## [Exercise 1]
In the article about the Melbourne tanking probe, rewrite the paragraph that opens "Why? Only two teams" as a short bulleted list, keeping its main facts.
## [Exercise 2]
From the article about the Melbourne tanking probe, extract the passage that begins at the words "Why? Only two" and stops after the words "land Chris Judd).", copying it unchanged.

## [Excerpt]
----------
Why the Dees alone are facing probe
SINCE their club has hardly benefited from alleged tanking, Melbourne fans will be wondering why it has been singled out for an unusually thorough investigation.
They might also be puzzled why the Demons are being investigated for a crime that the AFL chief executive long maintained did not exist. Andrew Demetriou appears to have changed from atheist to agnostic in his tanking beliefs.
Several teams have lost a succession of games late in the season, often with sides weakened by timely surgery or the ubiquitous ''youth policy'' and qualified for a precious extra draft pick.
In 2005, Collingwood lost its last eight games, having eviscerated its side by putting a raft of senior players in for operations.
The Pies used their pair of early picks to recruit Dale Thomas and Scott Pendlebury.
Carlton managed to drop the last 11 games of the 2007 season, including the notorious final match against Melbourne that was known, even then, as ''the Kreuzer Cup''.
The Eagles twice qualified for priority picks at the end of the first round - snaring Luke Shuey and Jack Darling - in 2008 and 2010 respectively; in 2010, they lost their last six matches.
Richmond received (and duly squandered) an extra pick in 2004, as did Hawthorn, which selected Lance Franklin and Jarryd Roughead.
Those clubs, like Collingwood, West Coast and perhaps one or two others, were never subjected to a forensic examination for tanking.
Why? Only two teams have been investigated for the crime that doesn't exist. Melbourne wasn't the first. In March 2008, the AFL stewards quizzed Carlton following comments by former assistant coach Tony Liberatore, who aired his suspicion that the Blues had tanked to gain draft picks (Matthew Kreuzer and the pick No. 3 that help land Chris Judd).
----------
## [Dataset records]
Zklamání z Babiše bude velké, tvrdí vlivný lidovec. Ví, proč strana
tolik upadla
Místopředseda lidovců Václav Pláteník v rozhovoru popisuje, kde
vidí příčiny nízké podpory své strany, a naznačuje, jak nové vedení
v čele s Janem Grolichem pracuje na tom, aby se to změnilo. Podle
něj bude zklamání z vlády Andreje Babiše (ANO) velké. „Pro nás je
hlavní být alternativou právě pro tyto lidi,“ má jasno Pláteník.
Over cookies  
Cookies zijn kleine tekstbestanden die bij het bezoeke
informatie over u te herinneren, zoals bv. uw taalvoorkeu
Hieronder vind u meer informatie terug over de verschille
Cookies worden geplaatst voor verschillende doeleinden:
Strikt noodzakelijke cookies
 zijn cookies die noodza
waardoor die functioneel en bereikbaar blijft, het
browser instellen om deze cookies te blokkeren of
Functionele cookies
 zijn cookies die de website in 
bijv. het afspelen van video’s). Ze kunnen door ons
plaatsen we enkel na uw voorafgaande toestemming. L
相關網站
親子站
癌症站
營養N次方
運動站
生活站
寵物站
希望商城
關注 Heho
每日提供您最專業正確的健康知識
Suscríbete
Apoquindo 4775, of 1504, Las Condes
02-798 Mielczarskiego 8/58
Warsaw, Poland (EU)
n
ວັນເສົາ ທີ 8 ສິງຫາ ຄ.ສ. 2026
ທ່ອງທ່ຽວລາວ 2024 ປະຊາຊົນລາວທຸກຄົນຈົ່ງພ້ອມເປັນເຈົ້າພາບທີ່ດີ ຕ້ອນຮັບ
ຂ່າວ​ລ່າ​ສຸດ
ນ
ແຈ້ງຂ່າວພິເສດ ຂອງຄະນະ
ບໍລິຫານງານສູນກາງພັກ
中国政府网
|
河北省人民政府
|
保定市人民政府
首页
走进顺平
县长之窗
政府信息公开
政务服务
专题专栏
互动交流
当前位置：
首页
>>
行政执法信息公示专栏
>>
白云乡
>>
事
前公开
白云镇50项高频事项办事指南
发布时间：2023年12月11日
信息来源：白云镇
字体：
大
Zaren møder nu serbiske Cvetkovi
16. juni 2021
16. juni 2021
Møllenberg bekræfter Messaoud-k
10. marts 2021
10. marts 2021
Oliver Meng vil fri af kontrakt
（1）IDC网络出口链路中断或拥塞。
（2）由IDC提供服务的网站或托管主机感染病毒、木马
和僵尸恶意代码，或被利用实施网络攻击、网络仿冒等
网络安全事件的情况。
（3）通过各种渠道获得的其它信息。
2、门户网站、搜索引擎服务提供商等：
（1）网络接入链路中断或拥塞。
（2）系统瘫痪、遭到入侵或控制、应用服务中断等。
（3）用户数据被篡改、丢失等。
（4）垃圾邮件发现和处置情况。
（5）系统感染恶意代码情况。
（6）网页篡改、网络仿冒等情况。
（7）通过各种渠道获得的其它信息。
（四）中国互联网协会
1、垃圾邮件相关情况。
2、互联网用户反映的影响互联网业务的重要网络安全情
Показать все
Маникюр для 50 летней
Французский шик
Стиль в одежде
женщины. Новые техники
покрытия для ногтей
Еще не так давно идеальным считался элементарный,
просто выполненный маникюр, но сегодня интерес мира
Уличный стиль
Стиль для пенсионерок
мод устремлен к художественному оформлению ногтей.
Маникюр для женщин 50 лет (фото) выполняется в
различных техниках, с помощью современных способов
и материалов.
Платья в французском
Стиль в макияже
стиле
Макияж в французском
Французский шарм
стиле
----------
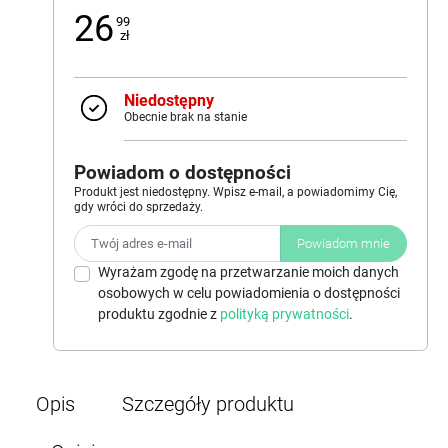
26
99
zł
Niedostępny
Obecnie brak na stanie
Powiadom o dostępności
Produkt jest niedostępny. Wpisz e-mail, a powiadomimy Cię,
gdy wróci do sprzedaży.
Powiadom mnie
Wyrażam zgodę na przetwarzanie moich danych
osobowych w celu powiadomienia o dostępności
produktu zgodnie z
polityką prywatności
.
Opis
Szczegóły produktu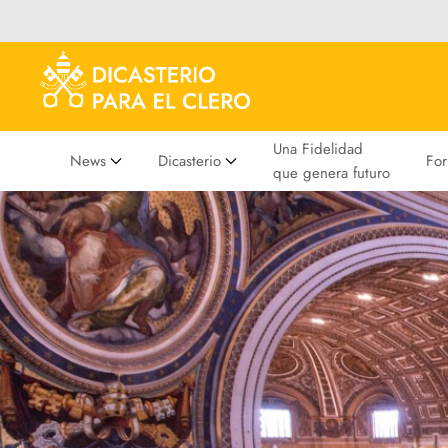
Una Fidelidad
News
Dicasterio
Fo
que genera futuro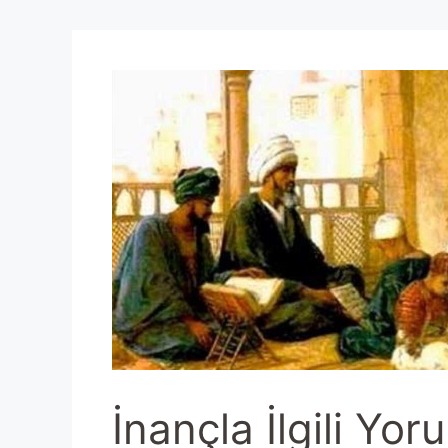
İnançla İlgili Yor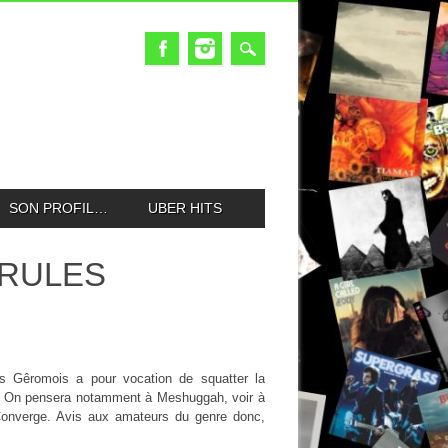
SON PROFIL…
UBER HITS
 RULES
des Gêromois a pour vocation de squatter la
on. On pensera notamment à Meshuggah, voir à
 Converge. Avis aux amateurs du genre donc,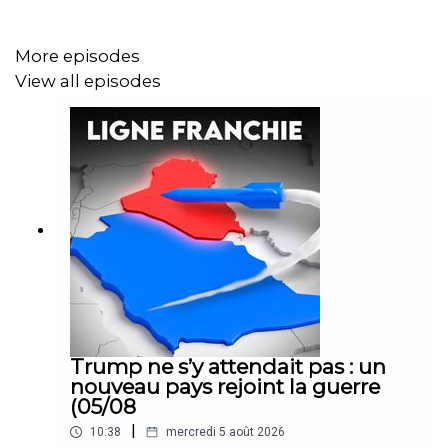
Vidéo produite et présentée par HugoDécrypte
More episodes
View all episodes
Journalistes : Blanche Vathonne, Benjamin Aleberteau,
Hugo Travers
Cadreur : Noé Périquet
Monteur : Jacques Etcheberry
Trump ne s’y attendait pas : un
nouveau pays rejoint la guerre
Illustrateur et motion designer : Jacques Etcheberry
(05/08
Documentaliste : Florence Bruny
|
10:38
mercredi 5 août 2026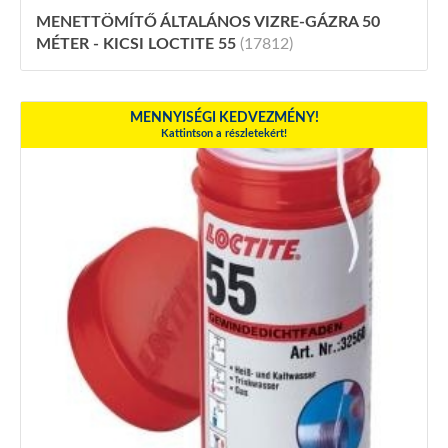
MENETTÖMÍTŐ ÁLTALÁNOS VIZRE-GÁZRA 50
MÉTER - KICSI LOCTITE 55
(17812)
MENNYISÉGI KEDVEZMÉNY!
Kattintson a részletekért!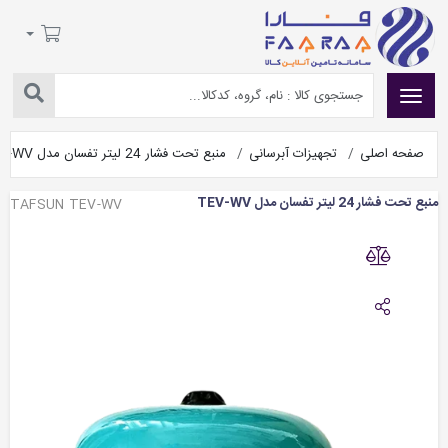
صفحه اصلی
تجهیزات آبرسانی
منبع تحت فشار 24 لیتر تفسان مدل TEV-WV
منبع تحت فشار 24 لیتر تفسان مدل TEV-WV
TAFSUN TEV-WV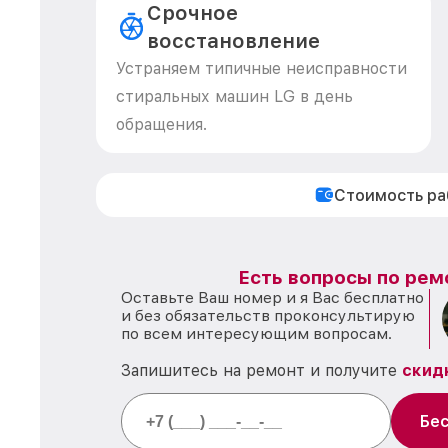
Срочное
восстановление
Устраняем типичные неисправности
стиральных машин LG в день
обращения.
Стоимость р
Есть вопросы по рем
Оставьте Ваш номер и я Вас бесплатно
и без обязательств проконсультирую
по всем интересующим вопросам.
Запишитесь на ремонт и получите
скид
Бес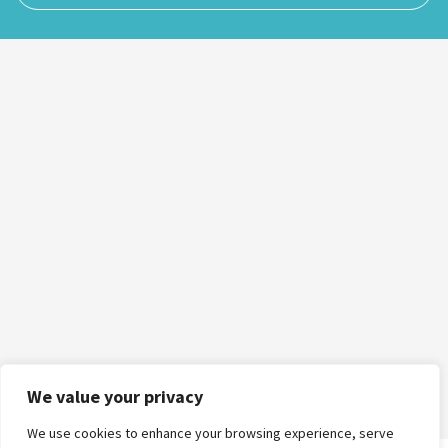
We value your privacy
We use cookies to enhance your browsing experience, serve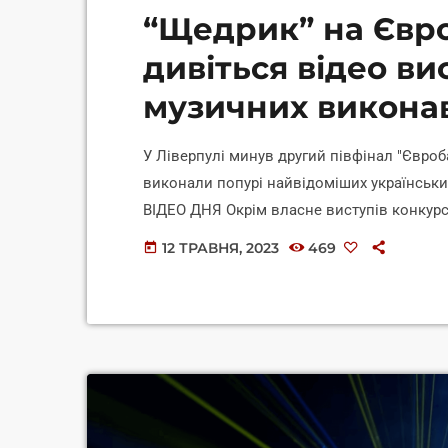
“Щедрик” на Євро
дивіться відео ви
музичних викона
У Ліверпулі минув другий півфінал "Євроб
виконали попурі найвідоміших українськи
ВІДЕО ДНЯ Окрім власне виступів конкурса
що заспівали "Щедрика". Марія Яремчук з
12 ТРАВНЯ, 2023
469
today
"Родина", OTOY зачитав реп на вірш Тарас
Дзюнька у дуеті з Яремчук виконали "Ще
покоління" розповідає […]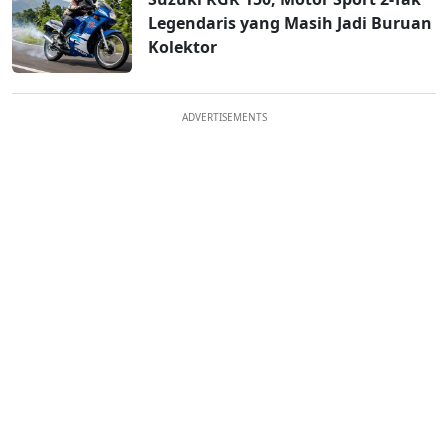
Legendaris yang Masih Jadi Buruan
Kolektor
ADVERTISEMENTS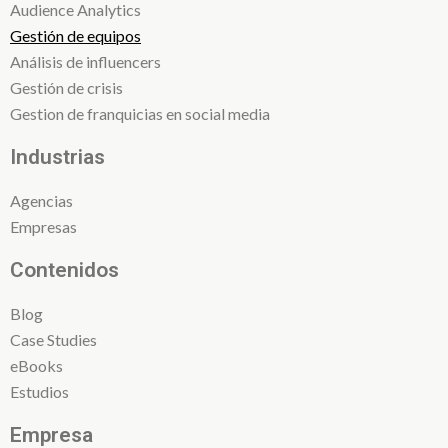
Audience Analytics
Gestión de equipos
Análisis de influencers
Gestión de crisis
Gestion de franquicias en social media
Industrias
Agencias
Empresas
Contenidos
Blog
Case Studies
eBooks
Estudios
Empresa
----------
## [Task answer 1]
- Only two teams have been investigated for tanking, and Melbourne was not the first.
- In March 2008, AFL stewards questioned Carlton.
- This followed comments by former assistant coach Tony Liberatore, who suspected the Blues had tanked to gain draft picks: Matthew Kreuzer and pick No. 3, which helped land Chris Judd.

## [Task answer 2]
Why? Only two teams have been investigated for the crime that doesn't exist. Melbourne wasn't the first. In March 2008, the AFL stewards quizzed Carlton following comments by former assistant coach Tony Liberatore, who aired his suspicion that the Blues had tanked to gain draft picks (Matthew Kreuzer and the pick No. 3 that help land Chris Judd).